The records that follow are to be repeated exactly, without any pictures.
· · · · · · ·
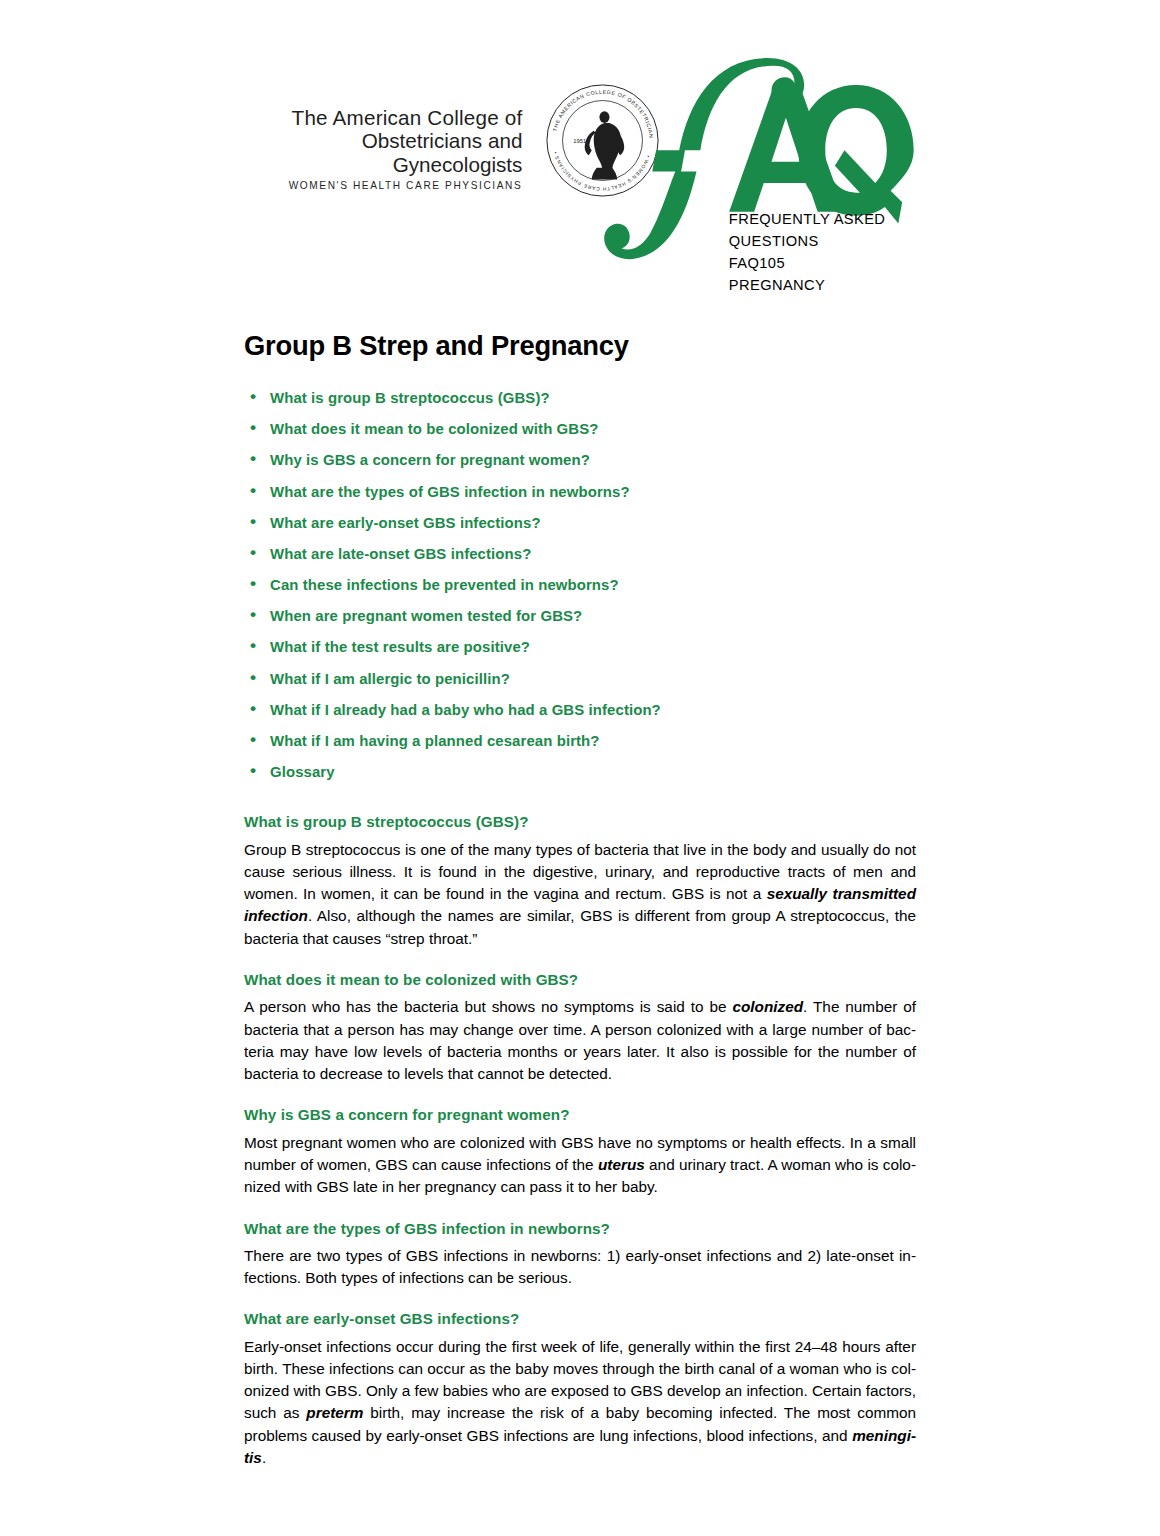The American College of
Obstetricians and Gynecologists
WOMEN'S HEALTH CARE PHYSICIANS
THE AMERICAN COLLEGE OF OBSTETRICIANS AND GYNECOLOGISTS • WOMEN'S HEALTH CARE PHYSICIANS • 1951
FREQUENTLY ASKED QUESTIONS
FAQ105
PREGNANCY
Group B Strep and Pregnancy
What is group B streptococcus (GBS)?
What does it mean to be colonized with GBS?
Why is GBS a concern for pregnant women?
What are the types of GBS infection in newborns?
What are early-onset GBS infections?
What are late-onset GBS infections?
Can these infections be prevented in newborns?
When are pregnant women tested for GBS?
What if the test results are positive?
What if I am allergic to penicillin?
What if I already had a baby who had a GBS infection?
What if I am having a planned cesarean birth?
Glossary
What is group B streptococcus (GBS)?
Group B streptococcus is one of the many types of bacteria that live in the body and usually do not cause serious illness. It is found in the digestive, urinary, and reproductive tracts of men and women. In women, it can be found in the vagina and rectum. GBS is not a sexually transmitted infection. Also, although the names are similar, GBS is different from group A streptococcus, the bacteria that causes “strep throat.”
What does it mean to be colonized with GBS?
A person who has the bacteria but shows no symptoms is said to be colonized. The number of bacteria that a person has may change over time. A person colonized with a large number of bacteria may have low levels of bacteria months or years later. It also is possible for the number of bacteria to decrease to levels that cannot be detected.
Why is GBS a concern for pregnant women?
Most pregnant women who are colonized with GBS have no symptoms or health effects. In a small number of women, GBS can cause infections of the uterus and urinary tract. A woman who is colonized with GBS late in her pregnancy can pass it to her baby.
What are the types of GBS infection in newborns?
There are two types of GBS infections in newborns: 1) early-onset infections and 2) late-onset infections. Both types of infections can be serious.
What are early-onset GBS infections?
Early-onset infections occur during the first week of life, generally within the first 24–48 hours after birth. These infections can occur as the baby moves through the birth canal of a woman who is colonized with GBS. Only a few babies who are exposed to GBS develop an infection. Certain factors, such as preterm birth, may increase the risk of a baby becoming infected. The most common problems caused by early-onset GBS infections are lung infections, blood infections, and meningitis.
· · · · · · ·
#### Solution:
The American College of
Obstetricians and Gynecologists
WOMEN'S HEALTH CARE PHYSICIANS
THE AMERICAN COLLEGE OF OBSTETRICIANS AND GYNECOLOGISTS • WOMEN'S HEALTH CARE PHYSICIANS • 1951
FREQUENTLY ASKED QUESTIONS
FAQ105
PREGNANCY
Group B Strep and Pregnancy
What is group B streptococcus (GBS)?
What does it mean to be colonized with GBS?
Why is GBS a concern for pregnant women?
What are the types of GBS infection in newborns?
What are early-onset GBS infections?
What are late-onset GBS infections?
Can these infections be prevented in newborns?
When are pregnant women tested for GBS?
What if the test results are positive?
What if I am allergic to penicillin?
What if I already had a baby who had a GBS infection?
What if I am having a planned cesarean birth?
Glossary
What is group B streptococcus (GBS)?
Group B streptococcus is one of the many types of bacteria that live in the body and usually do not cause serious illness. It is found in the digestive, urinary, and reproductive tracts of men and women. In women, it can be found in the vagina and rectum. GBS is not a sexually transmitted infection. Also, although the names are similar, GBS is different from group A streptococcus, the bacteria that causes “strep throat.”
What does it mean to be colonized with GBS?
A person who has the bacteria but shows no symptoms is said to be colonized. The number of bacteria that a person has may change over time. A person colonized with a large number of bacteria may have low levels of bacteria months or years later. It also is possible for the number of bacteria to decrease to levels that cannot be detected.
Why is GBS a concern for pregnant women?
Most pregnant women who are colonized with GBS have no symptoms or health effects. In a small number of women, GBS can cause infections of the uterus and urinary tract. A woman who is colonized with GBS late in her pregnancy can pass it to her baby.
What are the types of GBS infection in newborns?
There are two types of GBS infections in newborns: 1) early-onset infections and 2) late-onset infections. Both types of infections can be serious.
What are early-onset GBS infections?
Early-onset infections occur during the first week of life, generally within the first 24–48 hours after birth. These infections can occur as the baby moves through the birth canal of a woman who is colonized with GBS. Only a few babies who are exposed to GBS develop an infection. Certain factors, such as preterm birth, may increase the risk of a baby becoming infected. The most common problems caused by early-onset GBS infections are lung infections, blood infections, and meningitis.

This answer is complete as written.